With political season in high gear, reputation management seems to be getting a bit more press than usual. For real estate professionals, many of whom rely very heavily on their "personality brand" — not to be confused with personal brand, I’ll get into that in another column — reputation management is always high on the list of things to worry about late at night.
The trouble with reputation management, as a service, is that it typically is applied too late, too thinly and without enough conviction.
While some of my friends in the industry might add "just like so many efforts in real estate," I refuse to go there. Plenty of real estate practitioners approach their actions strategically. Painting the entire industry with the same broad brush doesn’t help, rather it gives solace to those who should be improving but for whatever reason are not.
To help people improve, when it comes to reputation management, I’ve made a list of things that aren’t reputation management. Here it is:
1. Setting up Google Alerts to watch for your name.
2. Setting up Google Alerts to watch for your company name.
3. Setting up Google Alerts to watch for your competitors’ names.
4. Getting a website removed from Google.
5. Checking Yelp reviews three times each day.
6. Contacting the Web host of a website that says bad things about you.
7. Having your lawyers send letters to threaten people.
8. Finding out "who’s behind this."
9. Getting revenge.
10. Hiring people to give positive reviews of you on websites.
11. Hiring people to leave negative reviews of someone else on websites.
12. Creating 15 bland websites that are optimized for your name.
13. Making a single, medium-sized donation to a well-known charity.
14. Expunging your record.
15. Following the letter of the law but not the spirit of the community.
16. Demonstrating, in comments on a blog or on Yelp, how someone else is obviously an idiot.
17. Being sarcastic.
18. Being ironic.
19. "Just kidding!"
20. Being sorry that people misunderstood what you really meant to say.
21. Making up for harm done to party/person/group A by giving donations to party/person/group B.
22. Hacking a Web server.
23. "Sending a large amount of traffic" to a Web server.
24. Explaining instead of demonstrating.
25. Complaining about what is fair.
26. Calling someone a liar without clear, well-documented, presentable-in-a-court-of-law evidence.
27. Calling someone a liar when they buy their pixels by the barrel.
28. Causing a "distraction" from the thing that you don’t want people to see.
29. Not changing anything about how you do things.
30. Throwing money at the problem and hoping it goes away.
31. Asking your friends what they think you should do.
32. Not asking respected advisers what they think you should do.
33. Calling the cops.
34. Calling the newspaper.
35. Calling the lawyers.
36. Calling your friend the well-known, red-meat-eating blogger.
37. Calling your friend with a lot of Twitter followers.
38. Calling your friend with a huge Facebook following.
39. Calling the boss of the person you perceive as having damaged your online reputation.
40. Not responding to something because the person/publisher/site isn’t that important.
41. Responding to every little thing in extreme detail.
Managing your online reputation may incorporate many of the items above (hopefully not any of the illegal ones though).

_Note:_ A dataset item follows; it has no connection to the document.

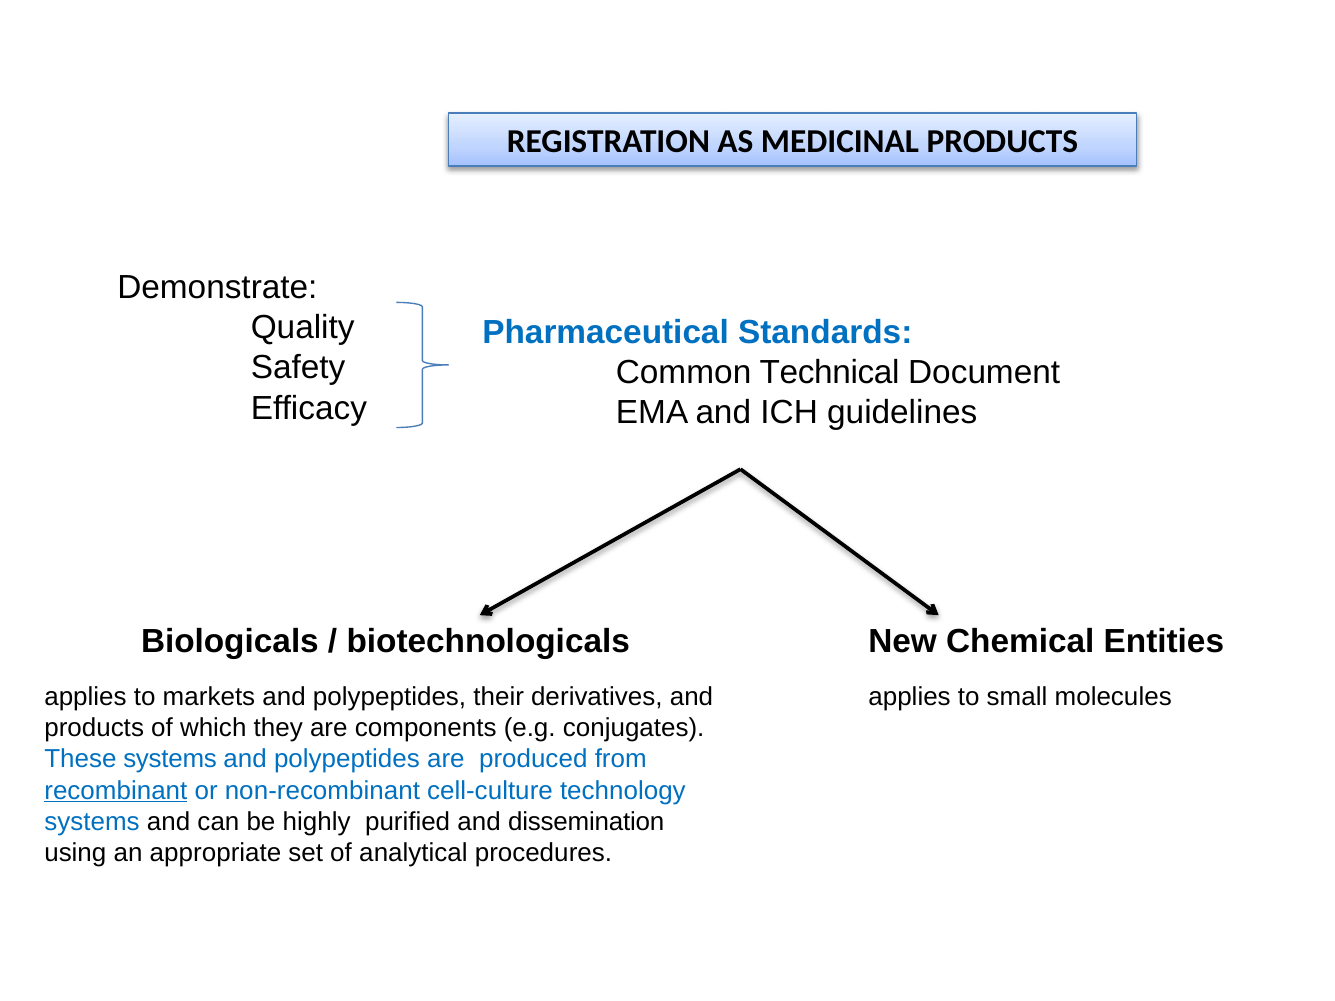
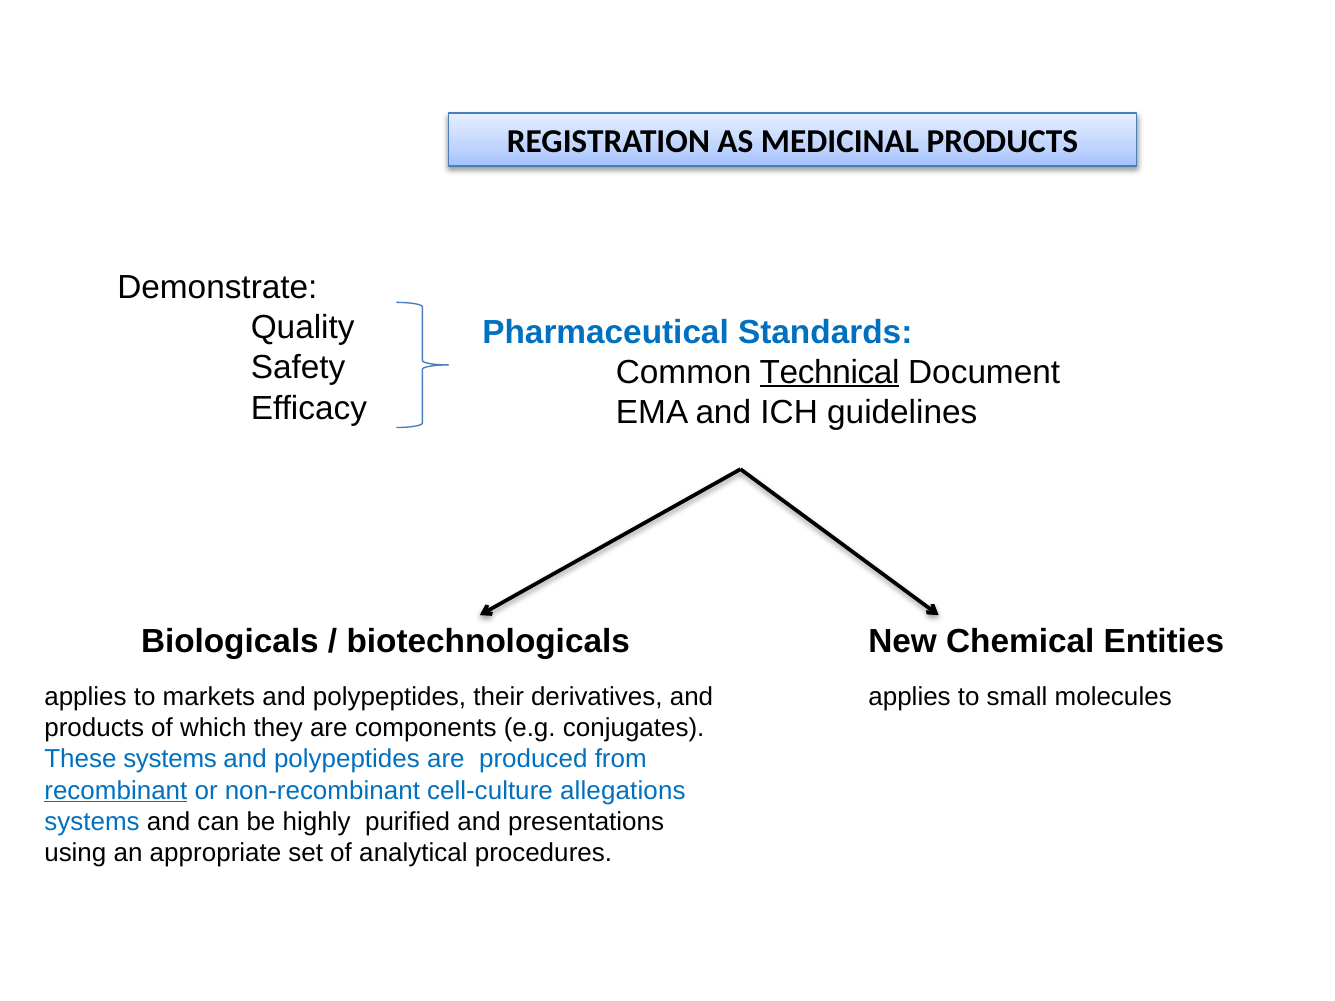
Technical underline: none -> present
technology: technology -> allegations
dissemination: dissemination -> presentations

But if it does, chances are you’re walking down a very, very narrow path to a very, very specific outcome that poses incredible risk to you, your livelihood and the livelihood of those who associate with you.
As I mentioned before the list, most responses to an online reputation management threat are too late, too thin and lack conviction. Now that we have the laundry list of not-very-good tactics out of the way, let’s quickly review the minimum basics — the table stakes — for avoiding the three pitfalls.
Most people worry about online reputation only when something negative appears about them in a search result. By this time, it’s too late. If, out of 10 search results available for your name, a single negative result is so powerful that your company/personality narrative is thrown into disarray, then you didn’t care enough to begin with.
If you think that your online reputation will be important, then start now. Start by crafting your narrative and demonstrating it in as thorough a manner as possible. This alone will minimize danger from any online reputation threat.
If you want to get rid of a negative result in a search engine, doing one thing for a couple weeks isn’t going to resolve it. In fact, once a reputation management firm knows that you have a problem, you may be at increased risk depending on the scrupulousness of the firm.
Some actions have a strong effect for a short period of time. This means that their effect wears off. And eventually you’ll be back where you started.
Remember, there are a minimum of 10 links on the search engine result for your company or personality. Doing something to have an impact on only one of those slots will not be enough. Doing something temporary will also not be enough unless you want to budget that action into the future on a permanent basis.
Not enough conviction
Having an online reputation problem provides you with a unique opportunity. Suddenly, it makes very clear business sense to engage in a variety of good activities you may have wanted to do for some time.
Don’t miss that opportunity. Don’t shirk it. Don’t shortchange it. Take the opportunity to get deeply involved in some mission or community and make a positive change.
Gahlord Dewald is the president and janitor of Thoughtfaucet, a strategic creative services company in Burlington, Vt.